Work to complete: Each line of the records is to be returned verbatim, with the images omitted.

++++ Task input

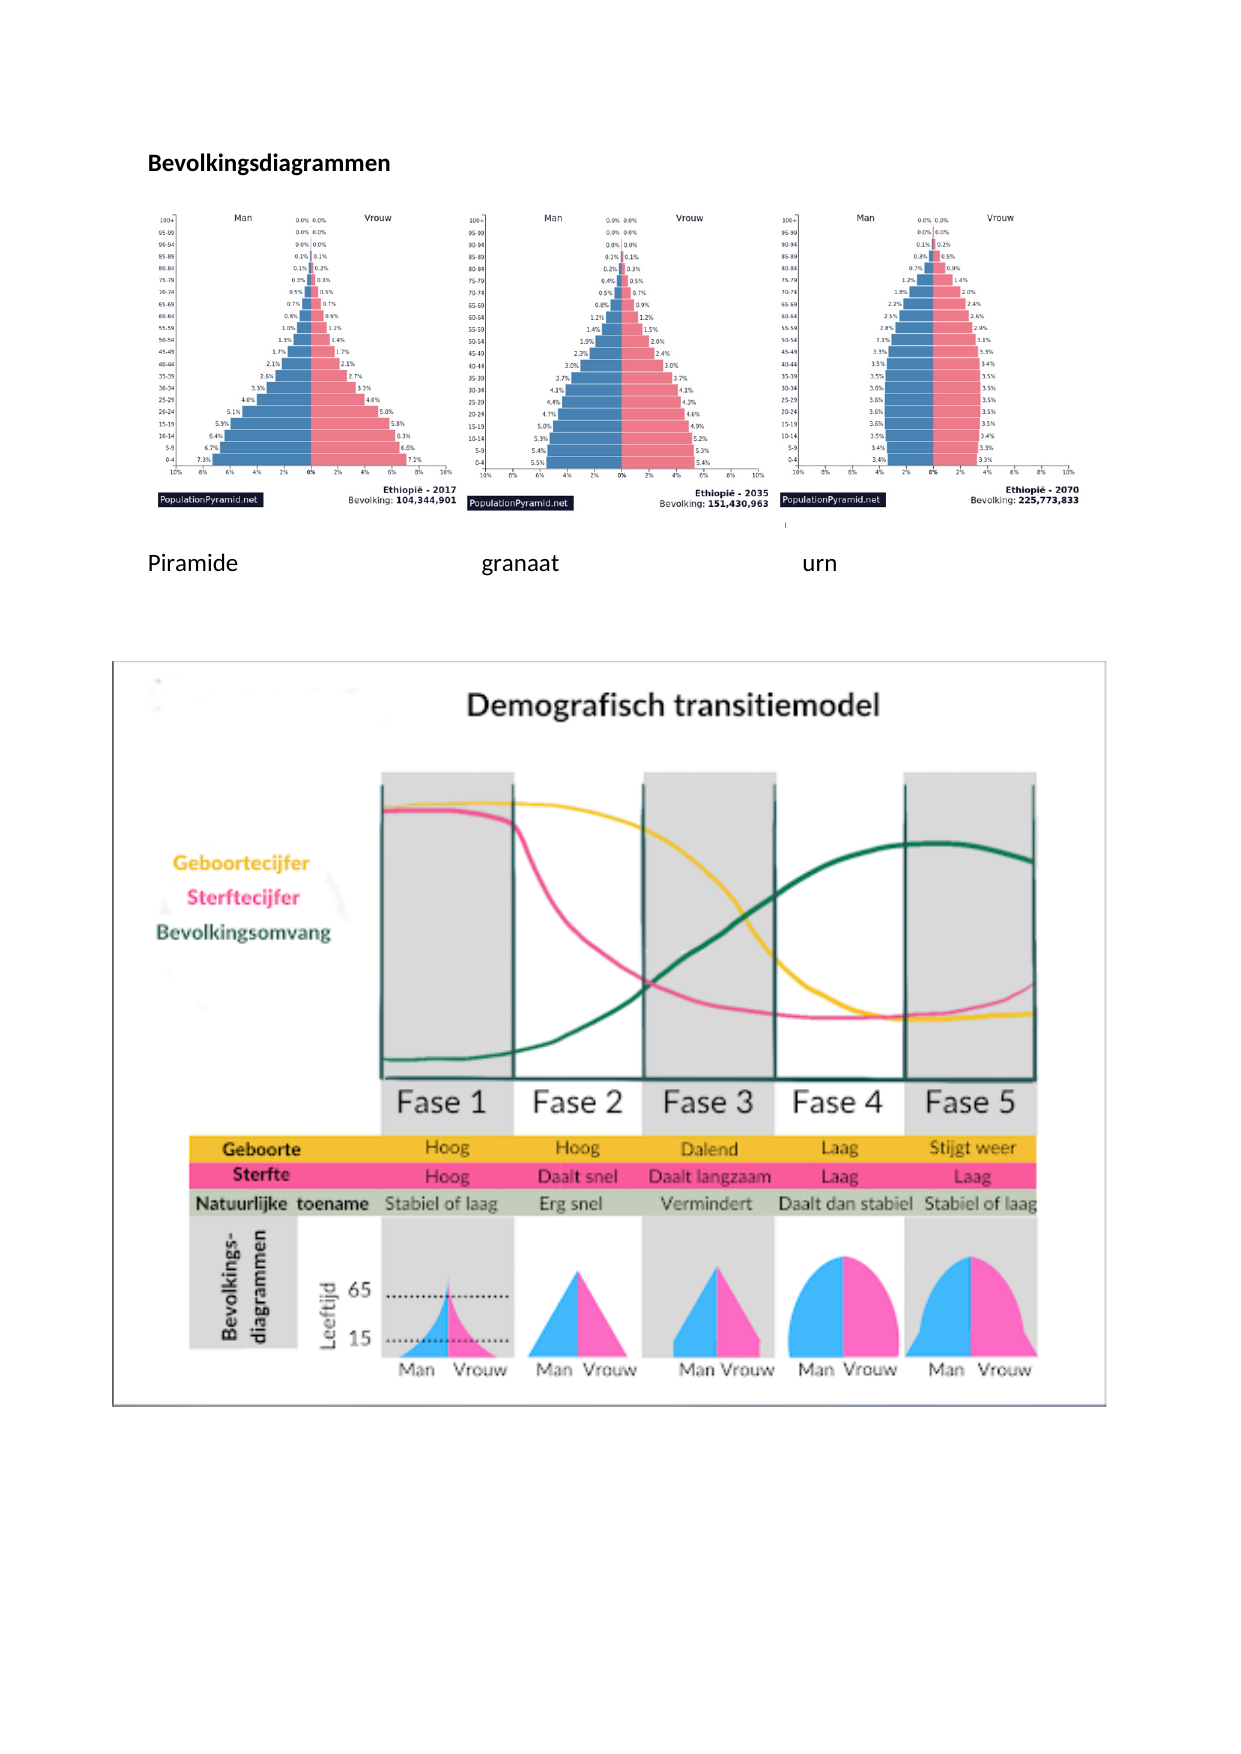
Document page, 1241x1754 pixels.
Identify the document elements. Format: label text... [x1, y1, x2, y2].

picture [112, 661, 1107, 1407]
text Bevolkingsdiagrammen [148, 148, 1093, 178]
text Piramide granaat urn [148, 547, 1093, 578]
picture [147, 197, 1093, 529]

++++++++

Answer to this task:
Document page, 1241x1754 pixels.
Identify the document elements. Format: label text... [x1, y1, x2, y2].

picture [112, 661, 1107, 1407]
text Bevolkingsdiagrammen [148, 148, 1093, 178]
text Piramide granaat urn [148, 547, 1093, 578]
picture [147, 197, 1093, 529]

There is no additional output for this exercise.